After Fighting Parents, School District Receives Very Embarrassing Punishment

After prohibiting a group of mothers from reading sexually explicit content found in their kids’ school library books aloud at school board sessions, a Georgia school district agreed to pay $100,000 in legal fees, Fox News Digital reported.

The Forsyth County School District was sued by a group of mothers known as the Mama Bears for allegedly infringing the parents’ First Amendment rights. One of the group’s members was prohibited from reading the pornographic portions at school board meetings because she was trying to raise awareness about improper books in her child’s school library.

A Mama Bears member named Alison Hair read passages from Jonathan Safran Foer’s book “Extremely Loud and Incredibly Close” to the school board in February of last year. Hair stated that her son’s middle school library had the book.

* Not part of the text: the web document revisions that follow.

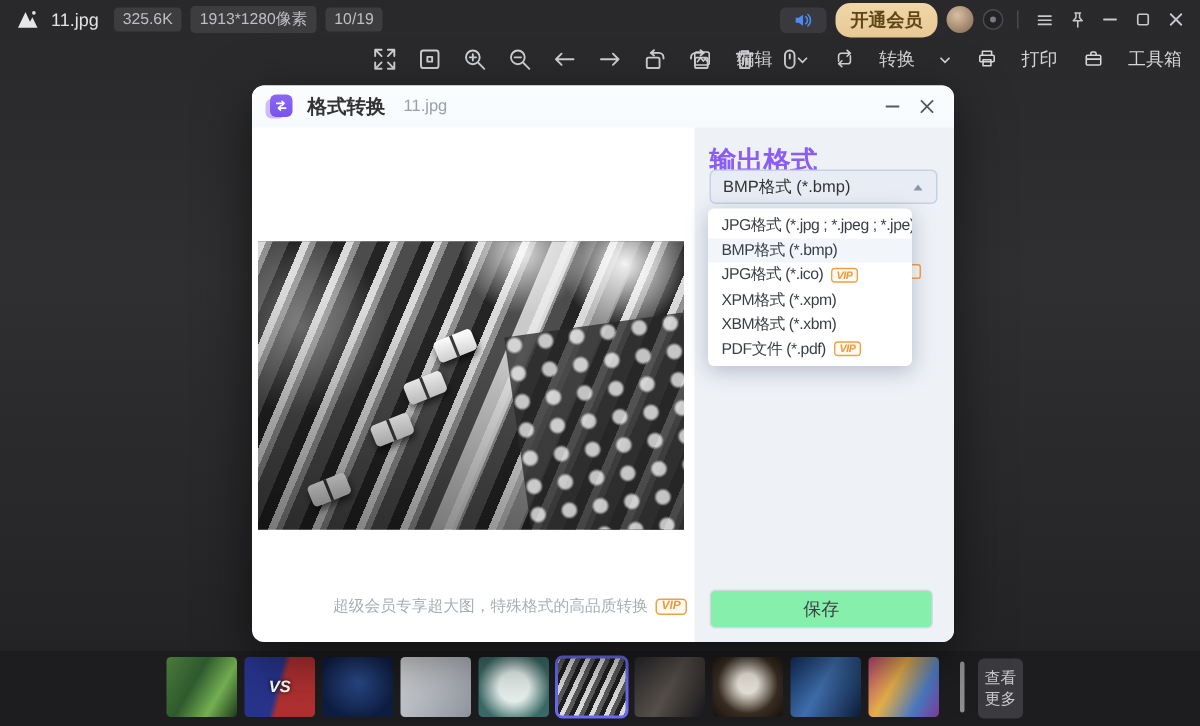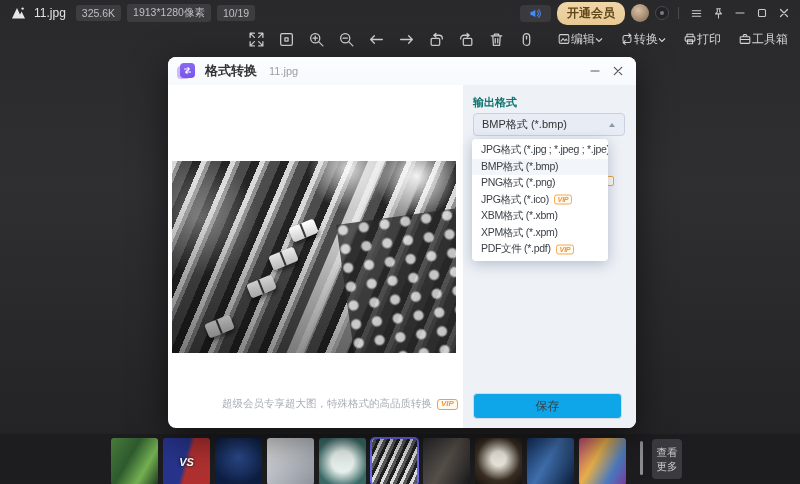--- a/index.html
+++ b/index.html
@@ -28,27 +28,27 @@
   .vdiv { width:1px; height:12px; background:#4a4a4e; margin:0 3px; }
   .wicon { width:16px; height:16px; display:flex; align-items:center; justify-content:center;
     color:#c9c9cd; cursor:pointer; }
 
   
   .toolbar { position:absolute; left:0; top:26px; width:800px; height:26px; }
   .tool-center { position:absolute; left:248px; top:0; height:26px; display:flex; align-items:center; gap:13px; }
   .tool-ic { width:17px; height:17px; color:#cfd0d3; display:flex; align-items:center;
     justify-content:center; cursor:pointer; }
   .tool-right { position:absolute; right:12px; top:0; height:26px; display:flex; align-items:center; gap:17px; }
-  .tr-item { display:flex; align-items:center; gap:0; color:#d6d6d9; font-size:12px; cursor:pointer; }
+  .tr-item { display:flex; align-items:center; gap:16px; color:#d6d6d9; font-size:12px; cursor:pointer; }
   .tr-item .mi { width:14px; height:14px; display:flex; }
 
   
   .filmstrip { position:absolute; left:0; top:434px; width:800px; height:50px; background:#1d1d1f; }
   .thumbs { position:absolute; left:111px; top:4px; display:flex; gap:5px; }
-  .thumb { width:47px; height:47px; border-radius:3px; position:relative; overflow:hidden;
+  .thumb { width:47px; height:40px; border-radius:3px; position:relative; overflow:hidden;
     cursor:pointer; flex:none; }
   .thumb.sel { outline:2px solid #6a6af2; outline-offset:-1px; border-radius:4px; }
   .thumb-label { position:absolute; left:0; top:0; width:100%; height:100%; display:flex;
     align-items:center; justify-content:center; color:#fff; font-size:11px; font-style:italic;
     font-weight:bold; text-shadow:0 0 3px #000; }
   .scroll-divider { position:absolute; left:640px; top:7px; width:3px; height:34px;
     background:#8d8d92; border-radius:2px; cursor:pointer; }
   .more { position:absolute; left:652px; top:5px; width:30px; height:40px; background:#3b3b3f;
     color:#c9c9cd; border:none; border-radius:4px; font-size:10.5px; line-height:14px;
     padding:0 4px; cursor:pointer; font-family:inherit; }
@@ -97,28 +97,28 @@
     align-items:center; gap:5px;margin-left:40px; }
   .promo-txt { font-size:10.5px; color:#a9aeb6; }
   .vip { display:inline-flex; align-items:center; height:11px; padding:0 3px; border:1px solid #f0a040;
     color:#ef9838; background:#fffaf2; font-size:8px; font-weight:bold; font-style:italic;
     border-radius:3px; line-height:1; }
   .open-link { position:absolute; left:254px; top:1px; font-size:11px; color:#f59b2c;
     cursor:pointer; white-space:nowrap; }
 
   .panel { position:absolute; left:295px; top:28px; width:173px; height:343px; background:#eef1f6;
     border-radius:0 0 8px 0; }
-  .panel h3 { position:absolute; left:10px; top:10px; font-size:11px; color:#0f766e; }
+  .panel h3 { position:absolute; left:10px; top:10px; font-size:18px; color:#8b5cf6; }
   .select { position:absolute; left:10px; top:28px; width:152px; height:23px; background:#e8edf5;
     border:1px solid #c6d2e2; border-radius:4px; display:flex; align-items:center;
     padding:0 8px; font-size:11px; color:#333; cursor:pointer; }
   .caret-up { position:absolute; right:9px; top:9px; width:0; height:0;
     border-left:3.5px solid transparent; border-right:3.5px solid transparent;
     border-bottom:4.5px solid #8b97a8; }
-  .save { position:absolute; left:10px; top:308px; width:149px; height:26px; background:#0ea5e9;
+  .save { position:absolute; left:10px; top:308px; width:149px; height:26px; background:#86efac;
     border:1px solid #d5dae1; border-radius:4px; font-size:12px; color:#3b3f45;
     cursor:pointer; font-family:inherit; }
 
   .sliver { position:absolute; left:438px; top:119px; width:8px; height:10px; background:#fffaf2;
     border:1px solid #f0a040; border-radius:2px; z-index:1; }
   .dd { position:absolute; left:304px; top:82px; width:136px; background:#fff; border-radius:4px;
     box-shadow:0 3px 14px rgba(90,110,140,.4); padding:3px 0; z-index:2; }
   .dd-row { height:16.5px; display:flex; align-items:center; gap:4px; padding:0 9px;
     font-size:10.5px; color:#3a3f46; letter-spacing:-0.3px; white-space:nowrap;
     overflow:hidden; cursor:pointer; }
@@ -360,31 +360,28 @@
 
     <span class="sliver"></span>
     <div class="dd">
         <div class="dd-row">
           <span>JPG格式 (*.jpg ; *.jpeg ; *.jpe)</span>
         </div>
         <div class="dd-row hl">
           <span>BMP格式 (*.bmp)</span>
         </div>
         <div class="dd-row">
-          <span>PNG格式 (*.png)</span>
-        </div>
-        <div class="dd-row">
           <span>JPG格式 (*.ico)</span>
           <span class="vip">VIP</span>
         </div>
         <div class="dd-row">
+          <span>XPM格式 (*.xpm)</span>
+        </div>
+        <div class="dd-row">
           <span>XBM格式 (*.xbm)</span>
-        </div>
-        <div class="dd-row">
-          <span>XPM格式 (*.xpm)</span>
         </div>
         <div class="dd-row">
           <span>PDF文件 (*.pdf)</span>
           <span class="vip">VIP</span>
         </div>
       </div>
   </section>
 
 </div>
 

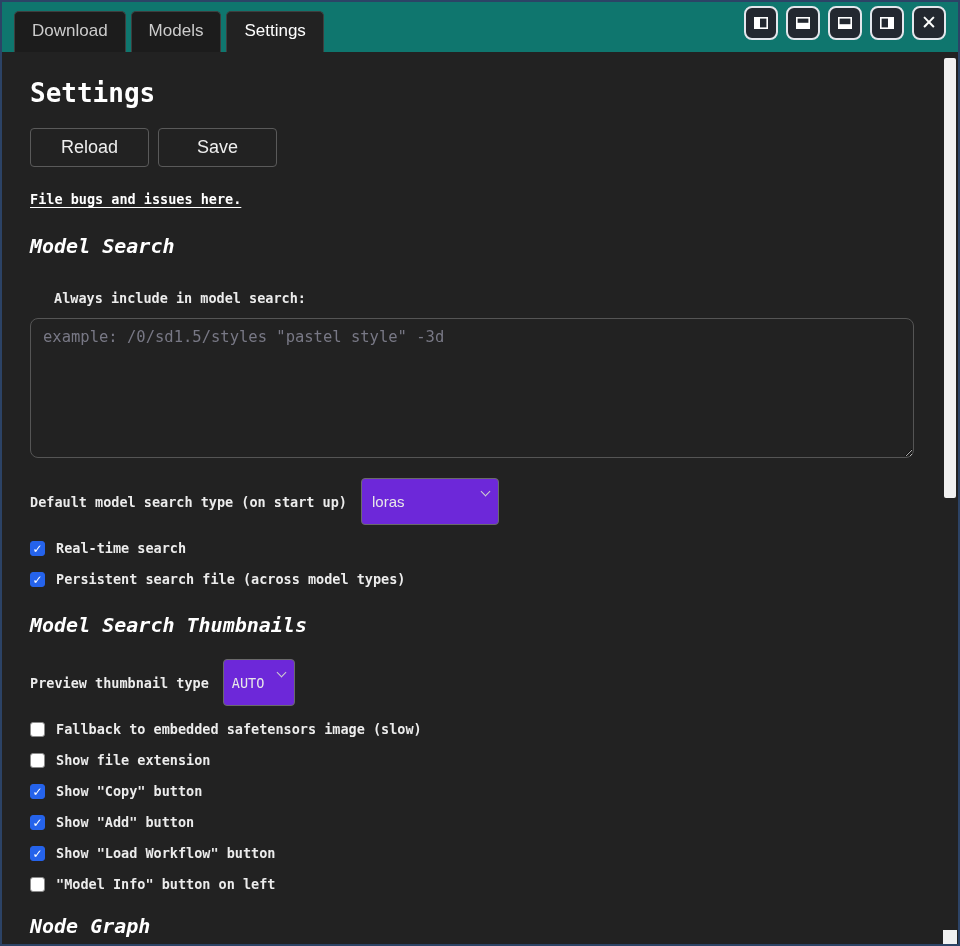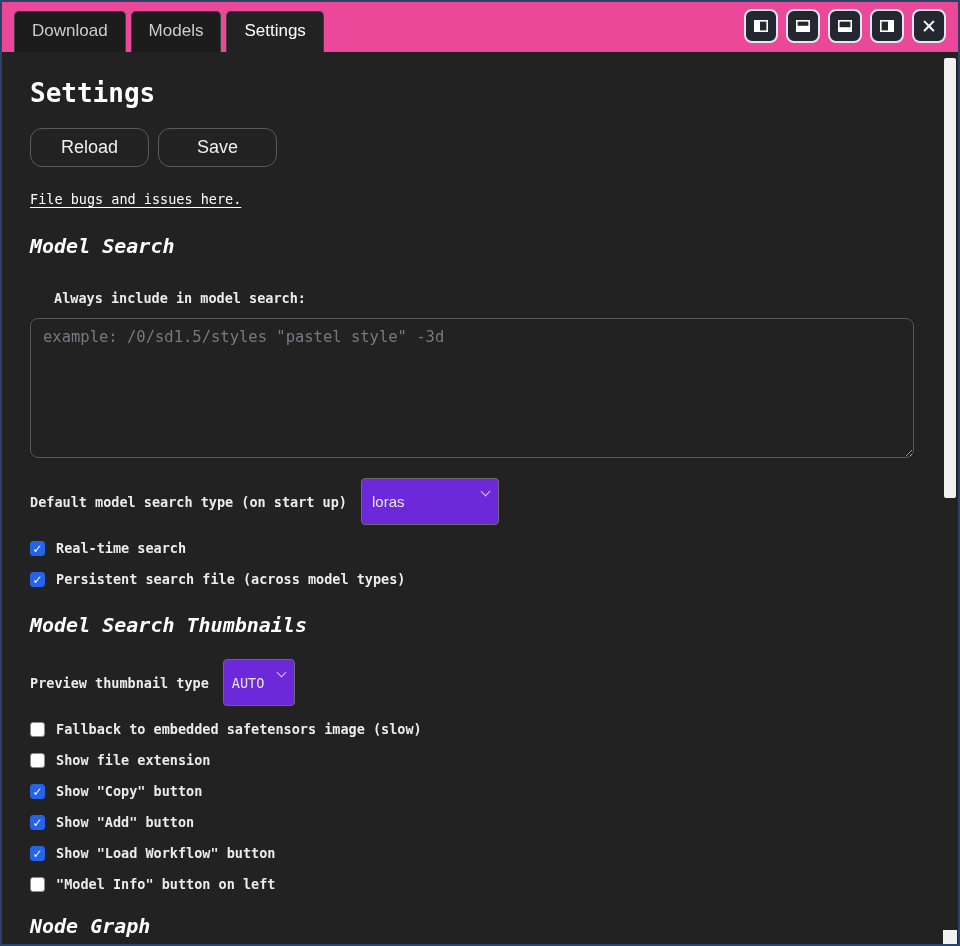--- a/index.html
+++ b/index.html
@@ -9,22 +9,22 @@
   .window {
     width: 960px; height: 946px;
     border: 2px solid #2c4366;
     background: #222;
     display: flex; flex-direction: column;
     position: relative; overflow: hidden;
   }
 
   
   .topbar {
-    height: 50px; background: #ec4899; flex-shrink: 0;
-    display: flex; justify-content: space-between; align-items: flex-end;
+    height: 50px; background: #0f766e; flex-shrink: 0;
+    display: flex; justify-content: space-between; 
   }
   .tabs { display: flex; gap: 5px; padding-left: 12px; align-items: flex-end; }
   .tab {
     font-family: "Liberation Sans", sans-serif; font-size: 17px; color: #ccc;
     background: #1c1c1c; border: 1px solid #3e3e3e; border-bottom: none;
     border-radius: 5px 5px 0 0; padding: 9px 17px 11px; cursor: pointer; white-space: nowrap;
   }
   .tab.active { background: #222; color: #fff; }
 
   .winbtns { display: flex; gap: 8px; align-items: center; padding: 0 12px 9px 0; }
@@ -40,25 +40,25 @@
   
   .content { flex: 1; padding: 14px 44px 0 28px; overflow: hidden; }
 
   h1 {
     margin-top: 12px; font-size: 26px; font-weight: bold; color: #fff;
     font-family: "DejaVu Sans Mono", monospace;
   }
   .btnrow { display: flex; gap: 9px; margin-top: 20px; }
   .btn {
     font-family: "Liberation Sans", sans-serif; font-size: 18px; color: #eee;
-    background: transparent; border: 1px solid #5a5a5a; border-radius: 12px;
+    background: transparent; border: 1px solid #5a5a5a; border-radius: 4px;
     min-width: 119px; padding: 8px 10px; text-align: center; cursor: pointer;
   }
   .bugs-link {
-    display: inline-block; margin-top: 24px; font-size: 13.5px; font-weight: normal;
+    display: inline-block; margin-top: 24px; font-size: 13.5px; font-weight: bold;
     color: #fff; text-decoration: underline; text-underline-offset: 3px; cursor: pointer;
   }
   h2 { margin-top: 26px; font-size: 20px; font-weight: bold; color: #fff; font-style: italic; }
   .field-label { margin-top: 32px; font-size: 13.5px; font-weight: bold; color: #ececec; margin-left: 24px; }
 
   textarea {
     margin-top: 12px; width: 100%; height: 140px;
     background: transparent; border: 1px solid #555; border-radius: 8px;
     padding: 9px 12px; resize: both;
     font-family: "DejaVu Sans Mono", monospace; font-size: 15.5px; color: #ddd;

As she began to read, “I know that you give someone a blow job by putting your penis…” a member of the school board cut her off.

Hair attempted to read the book aloud at a school board meeting the following month once more.

The board members replied by notifying Hair in writing that she was not permitted to attend subsequent meetings until she conformed with the rules. The school board charged Hair with breaking its rules regarding public engagement in the letter.

In July 2022, The Mama Bears brought legal action against the district.

The mothers’ lawsuit claimed that “people cannot legitimately pronounce judgment on literature that they have not read. Additionally, the First Amendment safeguards parents’ freedom to read aloud from these books as well as the public’s right to hear the content in question when a school’s decision regarding which books young children should read is the topic of political controversy. But the Forsyth County School Board has gone so far as to silence and exclude any parents who simply read aloud from its schools’ library books from its sessions, humiliated by discussion over its decisions.”

The FCS school board’s policy on public engagement was found to be unconstitutional by a federal judge in Nov., in accordance with the Institute for Free Speech, which represented the moms in the case. Additionally, the judge ordered the board to permit Hair access to board meetings.

The Mama Bears prevailed in the court case, and as compensation for suppressing the moms’ speech, the school district agreed to pay the mothers’ legal costs.

“Our civil rights laws include a provision known as “fee shifting,” which gives successful litigants who can demonstrate that government officials have censored them the ability to have their legal bills covered by the wrongdoers, just like they would in the case of any other illegal discrimination. We hope that the members of the school board and their attorneys take note,” Del Kolde, a senior attorney at the Institute for Free Speech, said to Fox News Digital.

The court further stated that the board cannot bar “present or future FCS speakers who have the right to speak at an FCS school board meeting, from reading or citing directly from the text of any book or written work available in an FCS library or classroom, when confronting the school board during the public-comment time at school board meetings.”

FCS informed Fox News Digital that “Our Board voted on the settlement arrangement earlier this month. Our insurance provider handled the legal fee payments.”